The notes from the central bank’s September meeting will be released Thursday at 2 p.m. and the revelations within should shed additional light on the Fed’s decision to keep interest rates steady for a while longer and hold off raising them for the first time in nearly a decade.

More importantly, investors, analysts and economists are hoping the minutes offer some clue as to whether members of the Federal Open Markets Committee will raise rates later in 2015 or wait until next year.

The minutes are expected to contain much explanation from central bankers that whatever problems the U.S. economy is facing, the labor market isn’t one of them. The reason cited for delaying liftoff was uncertainty caused by signs of weakening growth overseas, most notably in China.

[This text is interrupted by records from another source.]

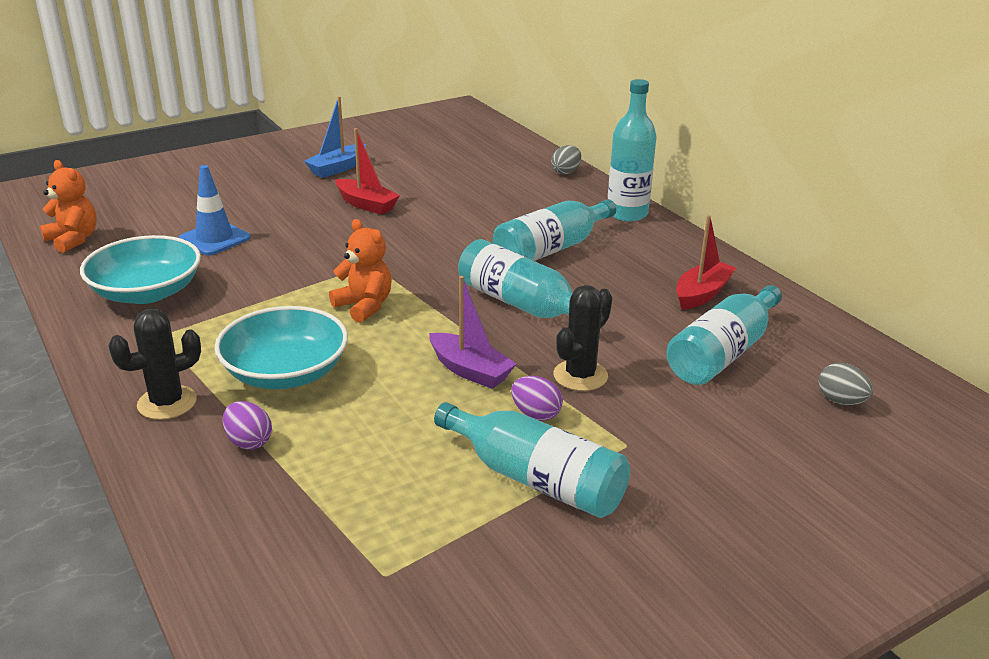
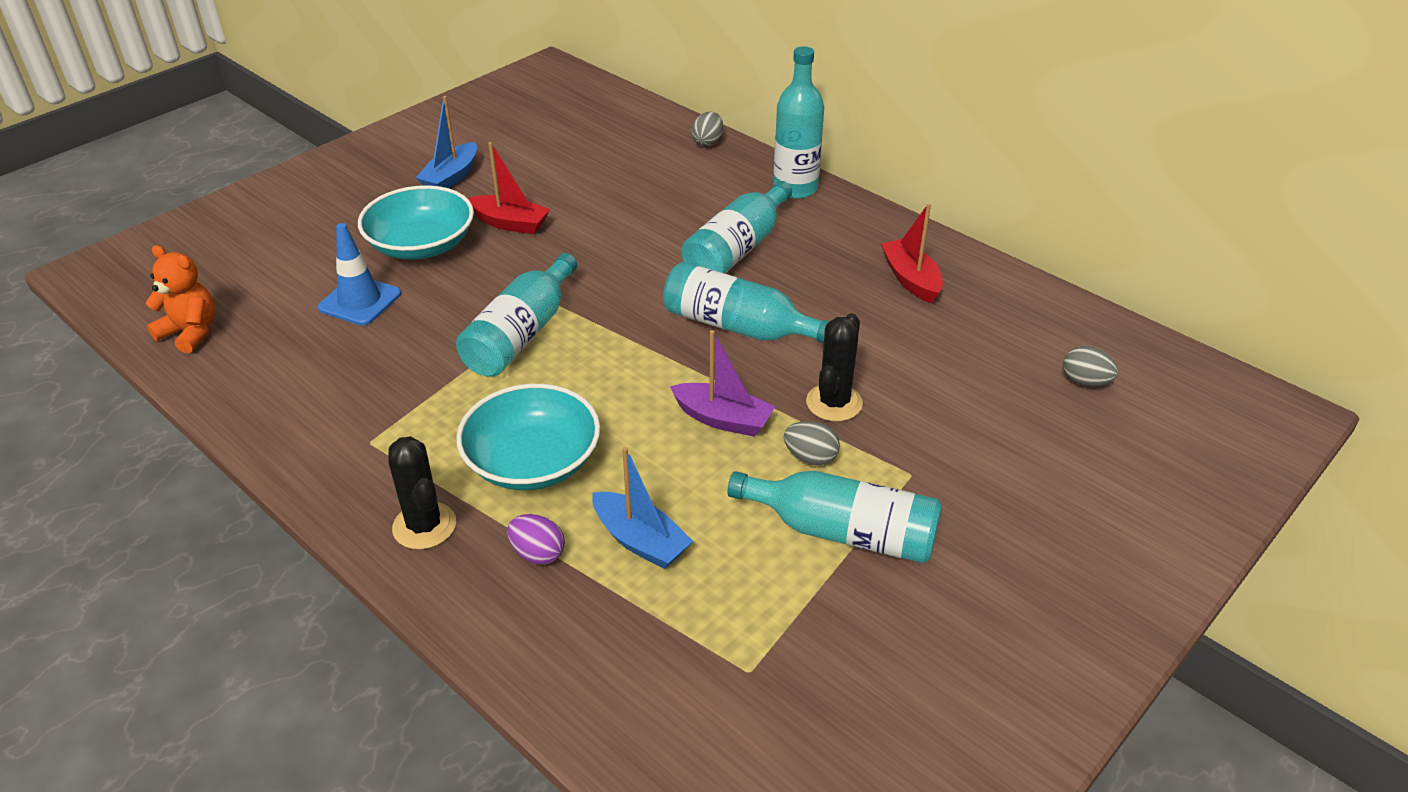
camera: 15 degrees left, 10 degrees up
(147, 292) = (321, 388): turquoise bowl -> turquoise bowl (421, 245)
(167, 403) = (424, 526): black cactus -> black cactus turned 75 degrees counterclockwise
(344, 449) = (640, 541): none -> blue boat
(364, 306) = (574, 360): orange teddy bear -> none
(536, 414) = (810, 457): purple egg -> grey egg
(702, 294) = (911, 279): red boat -> red boat turned 45 degrees counterclockwise
(723, 353) = (958, 348): turquoise bottle -> turquoise bottle (521, 334)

Policy makers have almost uniformly cited the jobs market as one of the healthier segments of the economy, save for weak wage growth that has helped keep inflation below the Fed’s target range of 2%.

But Fed officials have assured us that as job growth remains healthy and the headline unemployment rate continues to fall the job market will tighten and wages will rise.

All of those points are sure to be included in the Fed’s September minutes.

The problem is that the Fed meeting was held before the September jobs report was released last week. The report was disappointing to say the least, revealing that just 142,000 new jobs were created in September, well below analysts’ expectations and also well below the monthly average of 198,000 so far in 2015.

That report could nullify a lot of what Fed officials had to say about the labor market at their September meeting, in particular comments from those Fed officials who seemed inclined to raise rates before the end of the year.

Following the release of the lousy jobs report last week a chorus of voices suggested the Fed would now be compelled to hold off until well into 2016 to start raising the costs of borrowing. On the other hand, an equally vocal chorus was building suggesting that the September report was bad but not a sign that U.S. economic growth was grounding to a halt.

So the Fed minutes will have to be absorbed within the context of a Fed that is seemingly anxious to raise rates before the end of the year but struggling with the day-to-day ups and downs of a long and meandering economic recovery.